Abstract
Background
The phenomenon of patients missing booked appointments without canceling them—known as Did Not Show (DNS), Did Not Attend (DNA), or Failed To Attend (FTA)—has a detrimental effect on patients’ health and results in massive health care resource wastage.
Objective
Our objective was to develop machine learning (ML) models and evaluate their performance in predicting the likelihood of DNS for hospital outpatient appointments at the MidCentral District Health Board (MDHB) in New Zealand.
Methods
We sourced 5 years of MDHB outpatient records (a total of 1,080,566 outpatient visits) to build the ML prediction models. We developed 3 ML models using logistic regression, random forest, and Extreme Gradient Boosting (XGBoost). Subsequently, 10-fold cross-validation and hyperparameter tuning were deployed to minimize model bias and boost the algorithms’ prediction strength. All models were evaluated against accuracy, sensitivity, specificity, and area under the receiver operating characteristic (AUROC) curve metrics.
Results
Based on 5 years of MDHB data, the best prediction classifier was XGBoost, with an area under the curve (AUC) of 0.92, sensitivity of 0.83, and specificity of 0.85. The patients’ DNS history, age, ethnicity, and appointment lead time significantly contributed to DNS prediction.

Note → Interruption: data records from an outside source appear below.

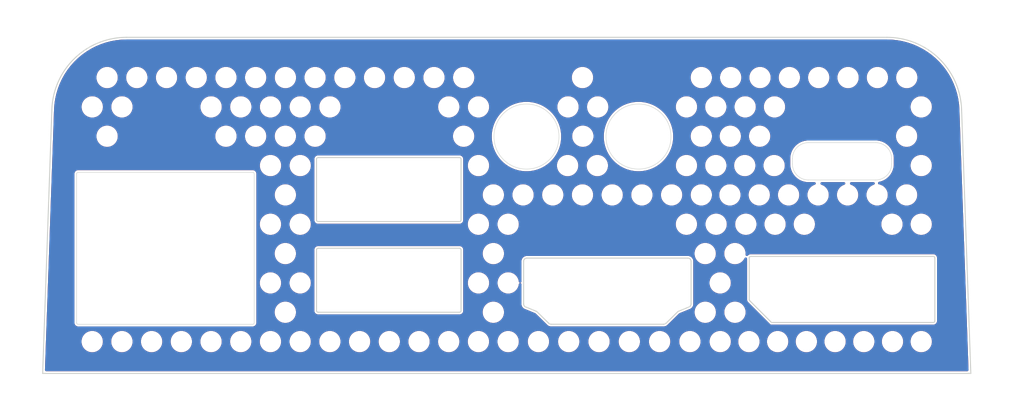
<source format=kicad_pcb>
(kicad_pcb
	(version 20241229)
	(generator "pcbnew")
	(generator_version "9.0")
	(general
		(thickness 1.6)
		(legacy_teardrops no)
	)
	(paper "A4")
	(title_block
		(title "Rear Panel")
		(date "2025-07-30")
		(rev "V1.2")
		(company "Diode Drop Designs")
	)
	(layers
		(0 "F.Cu" signal)
		(2 "B.Cu" signal)
		(9 "F.Adhes" user "F.Adhesive")
		(11 "B.Adhes" user "B.Adhesive")
		(13 "F.Paste" user)
		(15 "B.Paste" user)
		(5 "F.SilkS" user "F.Silkscreen")
		(7 "B.SilkS" user "B.Silkscreen")
		(1 "F.Mask" user)
		(3 "B.Mask" user)
		(17 "Dwgs.User" user "User.Drawings")
		(19 "Cmts.User" user "User.Comments")
		(21 "Eco1.User" user "User.Eco1")
		(23 "Eco2.User" user "User.Eco2")
		(25 "Edge.Cuts" user)
		(27 "Margin" user)
		(31 "F.CrtYd" user "F.Courtyard")
		(29 "B.CrtYd" user "B.Courtyard")
		(35 "F.Fab" user)
		(33 "B.Fab" user)
		(39 "User.1" user)
		(41 "User.2" user)
		(43 "User.3" user)
		(45 "User.4" user)
	)
	(setup
		(stackup
			(layer "F.SilkS"
				(type "Top Silk Screen")
				(color "White")
			)
			(layer "F.Paste"
				(type "Top Solder Paste")
			)
			(layer "F.Mask"
				(type "Top Solder Mask")
				(color "Black")
				(thickness 0.01)
			)
			(layer "F.Cu"
				(type "copper")
				(thickness 0.035)
			)
			(layer "dielectric 1"
				(type "core")
				(color "FR4 natural")
				(thickness 1.51)
				(material "FR4")
				(epsilon_r 4.5)
				(loss_tangent 0.02)
			)
			(layer "B.Cu"
				(type "copper")
				(thickness 0.035)
			)
			(layer "B.Mask"
				(type "Bottom Solder Mask")
				(color "Black")
				(thickness 0.01)
			)
			(layer "B.Paste"
				(type "Bottom Solder Paste")
			)
			(layer "B.SilkS"
				(type "Bottom Silk Screen")
				(color "White")
			)
			(copper_finish "ENIG")
			(dielectric_constraints no)
		)
		(pad_to_mask_clearance 0.038)
		(allow_soldermask_bridges_in_footprints no)
		(tenting front back)
		(pcbplotparams
			(layerselection 0x00000000_00000000_55555555_5755f5ff)
			(plot_on_all_layers_selection 0x00000000_00000000_00000000_00000000)
			(disableapertmacros no)
			(usegerberextensions no)
			(usegerberattributes yes)
			(usegerberadvancedattributes yes)
			(creategerberjobfile yes)
			(dashed_line_dash_ratio 12.000000)
			(dashed_line_gap_ratio 3.000000)
			(svgprecision 4)
			(plotframeref no)
			(mode 1)
			(useauxorigin no)
			(hpglpennumber 1)
			(hpglpenspeed 20)
			(hpglpendiameter 15.000000)
			(pdf_front_fp_property_popups yes)
			(pdf_back_fp_property_popups yes)
			(pdf_metadata yes)
			(pdf_single_document no)
			(dxfpolygonmode yes)
			(dxfimperialunits yes)
			(dxfusepcbnewfont yes)
			(psnegative no)
			(psa4output no)
			(plot_black_and_white yes)
			(sketchpadsonfab no)
			(plotpadnumbers no)
			(hidednponfab no)
			(sketchdnponfab yes)
			(crossoutdnponfab yes)
			(subtractmaskfromsilk no)
			(outputformat 1)
			(mirror no)
			(drillshape 1)
			(scaleselection 1)
			(outputdirectory "")
		)
	)
	(net 0 "")
	(footprint (layer "F.Cu") (at 169.894286 95.67))
	(footprint (layer "F.Cu") (at 109.825 70.92))
	(footprint (layer "F.Cu") (at 140.46 76.42))
	(footprint (layer "F.Cu") (at 125.1375 84.67))
	(footprint (layer "F.Cu") (at 153.151857 95.67))
	(footprint (layer "F.Cu") (at 179.246 70.92))
	(footprint (layer "F.Cu") (at 166.812875 79.17))
	(footprint (layer "F.Cu") (at 125.1375 90.17))
	(footprint (layer "F.Cu") (at 119.5675 95.67))
	(footprint (layer "F.Cu") (at 116.7875 73.67))
	(footprint (layer "F.Cu") (at 161.3475 79.17))
	(footprint "LOGO" (layer "F.Cu") (at 153.932 85.91))
	(footprint (layer "F.Cu") (at 164.098125 73.67))
	(footprint (layer "F.Cu") (at 122.3575 79.17))
	(footprint (layer "F.Cu") (at 154.385 81.92))
	(footprint (layer "F.Cu") (at 144.6325 84.67))
	(footprint (layer "F.Cu") (at 176.495 70.92))
	(footprint (layer "F.Cu") (at 105.6475 73.67))
	(footprint (layer "F.Cu") (at 141.8475 95.67))
	(footprint (layer "F.Cu") (at 161.3475 73.67))
	(footprint (layer "F.Cu") (at 125.1375 95.67))
	(footprint (layer "F.Cu") (at 173.744 70.92))
	(footprint (layer "F.Cu") (at 143.245 81.92))
	(footprint (layer "F.Cu") (at 180.660857 95.67))
	(footprint (layer "F.Cu") (at 143.245 87.42))
	(footprint (layer "F.Cu") (at 141.8525 90.17))
	(footprint (layer "F.Cu") (at 169.6525 84.67))
	(footprint (layer "F.Cu") (at 151.635 76.42))
	(footprint (layer "F.Cu") (at 112.61 70.92))
	(footprint (layer "F.Cu") (at 119.5725 73.67))
	(footprint (layer "F.Cu") (at 134.895 70.92))
	(footprint (layer "F.Cu") (at 122.3575 73.67))
	(footprint (layer "F.Cu") (at 150.312071 95.67))
	(footprint (layer "F.Cu") (at 157.17 81.92))
	(footprint (layer "F.Cu") (at 165.8935 92.92))
	(footprint (layer "F.Cu") (at 127.9225 95.67))
	(footprint (layer "F.Cu") (at 120.965 76.42))
	(footprint (layer "F.Cu") (at 126.535 76.42))
	(footprint "LOGO" (layer "F.Cu") (at 175.93 85.560033))
	(footprint (layer "F.Cu") (at 169.5635 79.17))
	(footprint (layer "F.Cu") (at 143.245 92.92))
	(footprint (layer "F.Cu") (at 151.6 70.92))
	(footprint (layer "F.Cu") (at 140.465 70.92))
	(footprint (layer "F.Cu") (at 168.206125 76.42))
	(footprint (layer "F.Cu") (at 172.585929 95.67))
	(footprint (layer "F.Cu") (at 147.472286 95.67))
	(footprint (layer "F.Cu") (at 170.920875 81.92))
	(footprint (layer "F.Cu") (at 163.1035 87.42))
	(footprint (layer "F.Cu") (at 175.277571 95.67))
	(footprint (layer "F.Cu") (at 162.74 70.92))
	(footprint (layer "F.Cu") (at 108.4275 95.67))
	(footprint (layer "F.Cu") (at 180.6125 84.67))
	(footprint (layer "F.Cu") (at 141.8525 79.17))
	(footprint (layer "F.Cu") (at 165.419625 81.92))
	(footprint (layer "F.Cu") (at 179.217094 81.92))
	(footprint (layer "F.Cu") (at 150.2075 79.17))
	(footprint (layer "F.Cu") (at 181.997 70.92))
	(footprint (layer "F.Cu") (at 132.11 70.92))
	(footprint "LOGO" (layer "F.Cu") (at 112.265 76.923))
	(footprint (layer "F.Cu") (at 168.17025 81.92))
	(footprint (layer "F.Cu") (at 164.511 95.67))
	(footprint (layer "F.Cu") (at 137.68 70.92))
	(footprint (layer "F.Cu") (at 107.04 70.92))
	(footprint (layer "F.Cu") (at 148.815 81.92))
	(footprint (layer "F.Cu") (at 105.6425 95.67))
	(footprint (layer "F.Cu") (at 123.755 70.92))
	(footprint "LOGO" (layer "F.Cu") (at 146.35 70.79))
	(footprint (layer "F.Cu") (at 122.3525 84.67))
	(footprint (layer "F.Cu") (at 164.1275 84.67))
	(footprint (layer "F.Cu") (at 183.3525 73.67))
	(footprint (layer "F.Cu") (at 162.74 76.42))
	(footprint (layer "F.Cu") (at 144.6325 95.67))
	(footprint (layer "F.Cu") (at 118.18 70.92))
	(footprint (layer "F.Cu") (at 139.0625 95.67))
	(footprint (layer "F.Cu") (at 141.8475 84.67))
	(footprint (layer "F.Cu") (at 183.3525 79.17))
	(footprint (layer "F.Cu") (at 150.2425 73.67))
	(footprint (layer "F.Cu") (at 123.75 76.42))
	(footprint (layer "F.Cu") (at 164.098125 79.17))
	(footprint (layer "F.Cu") (at 155.991643 95.67))
	(footprint (layer "F.Cu") (at 125.1425 73.67))
	(footprint (layer "F.Cu") (at 170.993 70.92))
	(footprint "LOGO" (layer "F.Cu") (at 133.45 76.267))
	(footprint (layer "F.Cu") (at 161.3425 84.67))
	(footprint (layer "F.Cu") (at 176.451688 81.92))
	(footprint (layer "F.Cu") (at 167.202643 95.67))
	(footprint (layer "F.Cu") (at 166.84875 73.67))
	(footprint (layer "F.Cu") (at 165.8885 87.42))
	(footprint (layer "F.Cu") (at 122.3525 95.67))
	(footprint (layer "F.Cu") (at 136.2775 95.67))
	(footprint "LOGO" (layer "F.Cu") (at 172.435765 74.512773))
	(footprint (layer "F.Cu") (at 127.9275 73.67))
	(footprint (layer "F.Cu") (at 115.395 70.92))
	(footprint (layer "F.Cu") (at 168.242 70.92))
	(footprint (layer "F.Cu") (at 164.506 90.17))
	(footprint (layer "F.Cu") (at 177.969214 95.67))
	(footprint (layer "F.Cu") (at 123.75 81.92))
	(footprint (layer "F.Cu") (at 153.0275 73.67))
	(footprint (layer "F.Cu") (at 172.3925 84.67))
	(footprint (layer "F.Cu") (at 141.8525 73.67))
	(footprint (layer "F.Cu") (at 126.535 70.92))
	(footprint (layer "F.Cu") (at 163.1085 92.92))
	(footprint (layer "F.Cu") (at 130.7075 95.67))
	(footprint (layer "F.Cu") (at 108.4325 73.67))
	(footprint (layer "F.Cu") (at 166.9125 84.67))
	(footprint (layer "F.Cu") (at 181.9825 81.92))
	(footprint (layer "F.Cu") (at 139.0675 73.67))
	(footprint (layer "F.Cu") (at 113.9975 95.67))
	(footprint (layer "F.Cu") (at 151.6 81.92))
	(footprint (layer "F.Cu") (at 165.491 70.92))
	(footprint (layer "F.Cu") (at 123.745 92.92))
	(footprint (layer "F.Cu") (at 158.831429 95.67))
	(footprint (layer "F.Cu") (at 165.4555 76.42))
	(footprint (layer "F.Cu") (at 161.671214 95.67))
	(footprint (layer "F.Cu") (at 116.7825 95.67))
	(footprint "LOGO" (layer "F.Cu") (at 156.85 70.87))
	(footprint (layer "F.Cu") (at 118.18 76.42))
	(footprint (layer "F.Cu") (at 159.955 81.92))
	(footprint (layer "F.Cu") (at 125.1425 79.17))
	(footprint (layer "F.Cu") (at 120.965 70.92))
	(footprint (layer "F.Cu") (at 181.9825 76.42))
	(footprint (layer "F.Cu") (at 107.04 76.42))
	(footprint (layer "F.Cu") (at 123.745 87.42))
	(footprint (layer "F.Cu") (at 169.599375 73.67))
	(footprint (layer "F.Cu") (at 146.03 81.92))
	(footprint (layer "F.Cu") (at 183.3525 95.67))
	(footprint (layer "F.Cu") (at 133.4925 95.67))
	(footprint (layer "F.Cu") (at 162.74 81.92))
	(footprint (layer "F.Cu") (at 183.3525 84.67))
	(footprint (layer "F.Cu") (at 111.2125 95.67))
	(footprint (layer "F.Cu") (at 152.9925 79.17))
	(footprint ""
		(layer "F.Cu")
		(uuid "faf184c7-9733-4be4-ab14-c72657f78a4d")
		(at 144.6375 90.17)
		(property "Reference" "167"
			(at 0 0 0)
			(layer "F.SilkS")
			(hide yes)
			(uuid "659bfeaf-a797-4e78-a68d-aa07a3252d8d")
			(effects
				(font
					(size 1.27 1.27)
					(thickness 0.15)
				)
			)
		)
		(property "Value" ""
			(at 0 0 0)
			(layer "F.Fab")
			(uuid "45671044-2b7c-4c57-8020-62ec8baec09a")
			(effects
				(font
					(size 1.27 1.27)
					(thickness 0.15)
				)
			)
		)
		(property "Datasheet" ""
			(at 0 0 0)
			(layer "F.Fab")
			(hide yes)
			(uuid "0296207d-8bd7-49bf-b601-cd0e8ff35de7")
			(effects
				(font
					(size 1.27 1.27)
					(thickness 0.15)
				)
			)
		)
		(property "Description" ""
			(at 0 0 0)
			(layer "F.Fab")
			(hide yes)
			(uuid "8d9bd42a-64f3-475d-8a05-80663d461d41")
			(effects
				(fon
... [545185 chars truncated]
</source>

An ML system trained on a large data set can produce useful levels of DNS prediction.
Conclusions
This research is one of the very first published studies that use ML technologies to assist with DNS management in New Zealand. It is a proof of concept and could be used to benchmark DNS predictions for the MDHB and other district health boards. We encourage conducting additional qualitative research to investigate the root cause of DNS issues and potential solutions. Addressing DNS using better strategies potentially can result in better utilization of health care resources and improve health equity.